Clase media. La odisea de los que caen en la pirámide y se aferran a una esperanza

La historia de la clase media argentina en las últimas dos décadas podría ser una remake de la novela Lo que el viento se llevó. Solo que en vez de tratarse de la supervivencia en la guerra civil estadounidense, giraría en torno de lo que cada crisis le fue quitando a la identidad del grupo social: lo que cada crisis se llevó.

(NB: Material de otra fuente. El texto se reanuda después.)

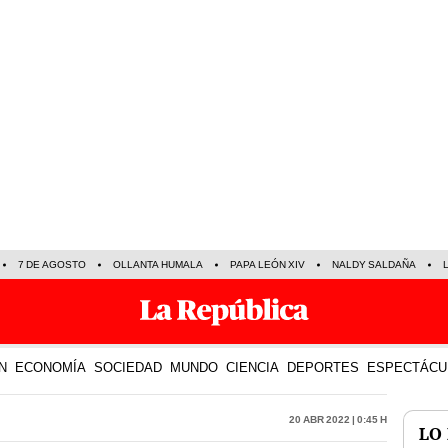
7 DE AGOSTO
OLLANTA HUMALA
PAPA LEÓN XIV
NALDY SALDAÑA
N
ECONOMÍA
SOCIEDAD
MUNDO
CIENCIA
DEPORTES
ESPECTÁCU
20 Abr 2022 | 0:45 h
LO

Los cambios en patrones de consumo de los últimos 10 años avanzan. Las familias compran segundas marcas buscando ahorrar, reducen el servicio doméstico y no cambian el auto. Postergan los arreglos de sus casas, no reemplazan la luminaria ni pintan las paredes. Invierten menos en actividades recreativas o culturales. Desplazan los servicios médicos a una prepaga más económica o la resignan. Tratan de mantener a sus hijos en la escuela privada, pero se van a una más accesible o directamente migran a la educación pública.

Definir quiénes componen la clase media y cuántos son no es simple. El Indec sola publica los hogares "no pobres", pero no evalúa periódicamente la composición de los escalones de la pirámide. Según diversos especialistas, la clase media está integrada por quienes registran ingresos por encima de la canasta básica total, adquirieron un buen nivel educativo y tienen acceso a una vivienda, aunque ningún factor es absoluto. La cantidad de personas "no pobres" en la Argentina fue 17,1 millones en el segundo trimestre del 2021.

Solo durante 2020, el Banco Mundial calculó que 1.700.000 personas de clase media cayeron en la pobreza. "Desde 2011 a la fecha se perdió a cerca de un 20% de la clase media. Además, todo el fragmento se volvió más pobre y, por dentro, hay un gran grupo en situación vulnerable", sintetizó Agustín Salvia, director del Observatorio de la Deuda Social de la UCA.

Aunque han perdido, los segmentos socioeconómicos se amalgaman con mucho más que tan solo una línea de ingreso familiar. El pegamento que une la construcción idílica de la clase media no tiene que ver con las finanzas; por lo contrario, está compuesta de creencias intangibles: una eterna aspiración de progreso y una coincidencia en la filosofía de vida que las familias se resisten a dejar ir, pese a lo que les fue arrebatado.

Rafael es propietario de un comercio en CABA, donde hace casi cuatro décadas se dedica a la joyería y la relojería. Durante una entrevista con LA NACION , ingresó un cliente de aproximadamente 40 años al negocio y preguntó cuánto costaba cambiarle la pila a un reloj de muñeca. Era plateado y de marca japonesa. Rafael lo examinó y le indicó que saldría $600 pesos. "Uh, dejame pensarlo, maestro. Gracias igual", contesto al retirarse del local. "Viste cómo está la cosa...", se lamentó Rafael.

Admite que la jubilación no le alcanza, pero asegura que sus ahorros lo sostienen a flote. Es otra la razón por la que va todos los días a su comercio: quiere trabajar. "Es lo que hay que hacer", comentó. "Yo compré en el 87 con un crédito. Si no fuera mío el local hubiera sido imposible mantener el negocio. Hoy tengo que gastar mi propio capital para venir a atender", admitió. Lo que gasta en la nafta para trasladarse supera lo que gana en la mayoría de los días. Paga para trabajar.

La dignidad del trabajo, el sueño de la casa propia, la movilidad social ascendente, el auto renovado cada tres o cuatro años y el mérito son, además de hechos y valores realizables (o que eran realizables) en lo práctico, sogas imaginarias que mantienen unidos hasta a aquellos que, según el Indec, ya cayeron a los eslabones más bajos de la pirámide.

Un estudio del Observatorio de Psicología Social Aplicada de la UBA muestra la resiliencia que el ideal colectivo ha tenido frente al declive económico: el 85% de los individuos dice sentirse parte de la clase media. Contrastado con la realidad, es una cifra improbable: el 40% de la sociedad argentina está por debajo de la línea de pobreza.